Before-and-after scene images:
——

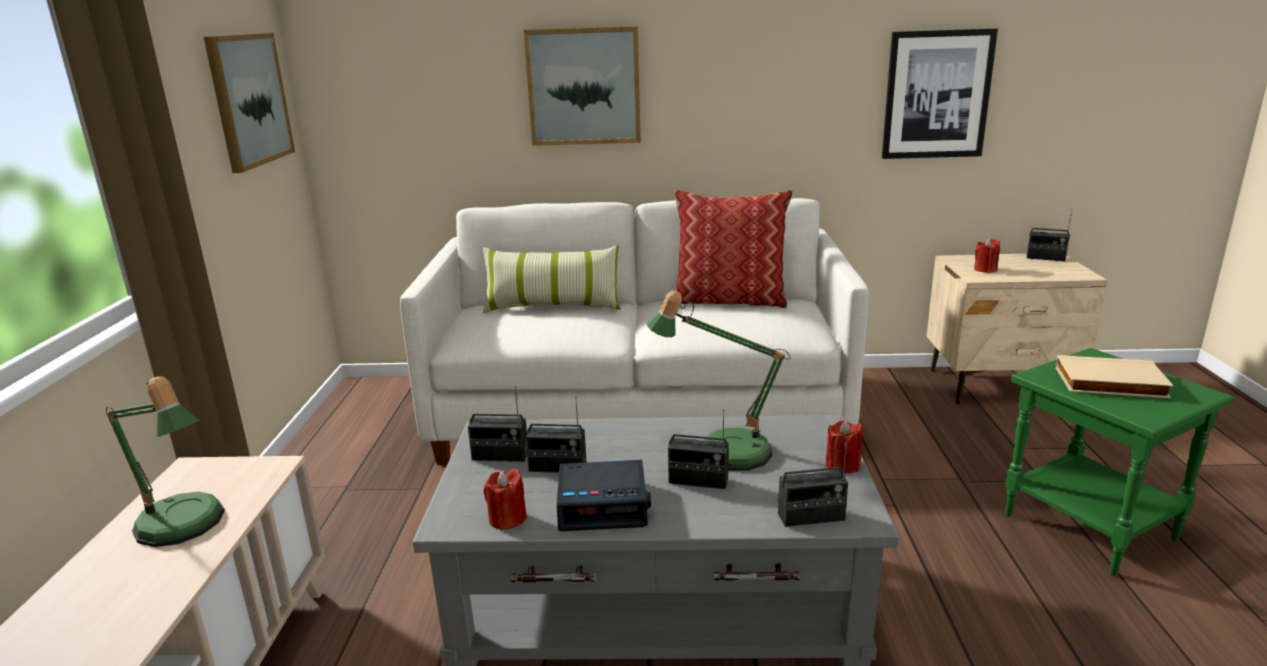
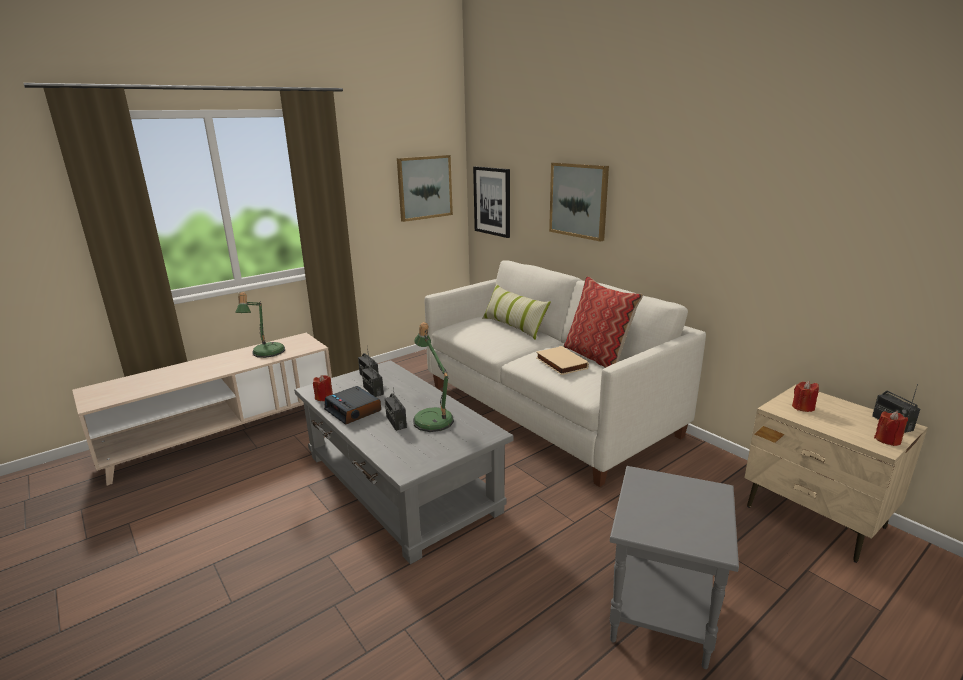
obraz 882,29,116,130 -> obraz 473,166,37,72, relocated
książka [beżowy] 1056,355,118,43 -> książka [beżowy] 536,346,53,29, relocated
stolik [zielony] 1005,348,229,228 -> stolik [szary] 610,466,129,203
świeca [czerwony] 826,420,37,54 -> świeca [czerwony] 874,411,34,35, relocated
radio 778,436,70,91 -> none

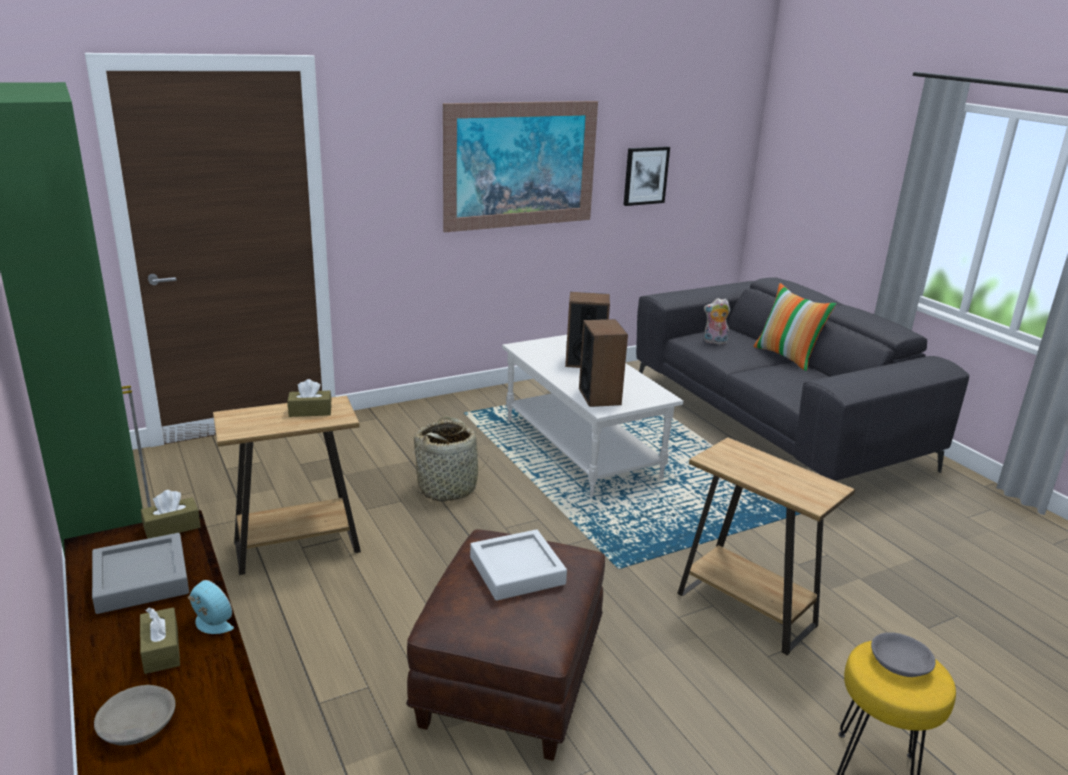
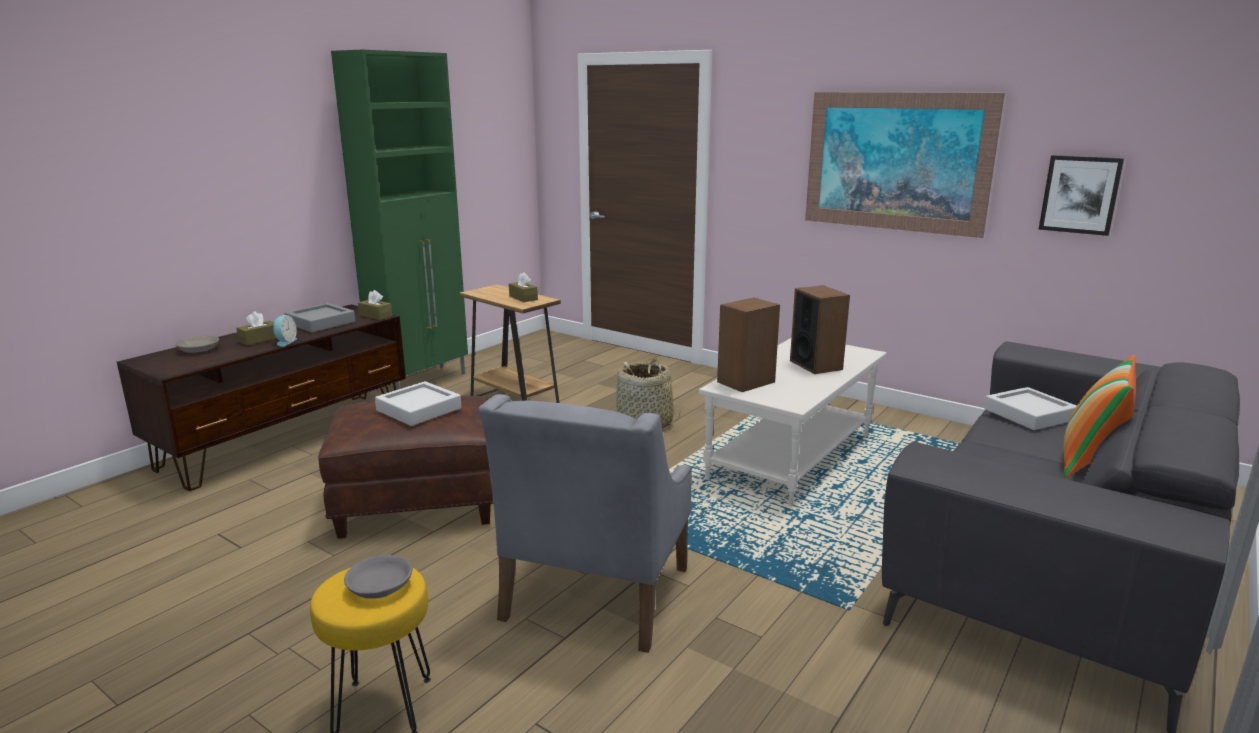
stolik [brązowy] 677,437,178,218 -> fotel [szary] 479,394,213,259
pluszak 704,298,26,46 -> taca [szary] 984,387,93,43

——

● Required action: Repeat the records word for word. Leave out whatever pictures they hold.

● Exercise response:
obraz 882,29,116,130 -> obraz 473,166,37,72, relocated
książka [beżowy] 1056,355,118,43 -> książka [beżowy] 536,346,53,29, relocated
stolik [zielony] 1005,348,229,228 -> stolik [szary] 610,466,129,203
świeca [czerwony] 826,420,37,54 -> świeca [czerwony] 874,411,34,35, relocated
radio 778,436,70,91 -> none

stolik [brązowy] 677,437,178,218 -> fotel [szary] 479,394,213,259
pluszak 704,298,26,46 -> taca [szary] 984,387,93,43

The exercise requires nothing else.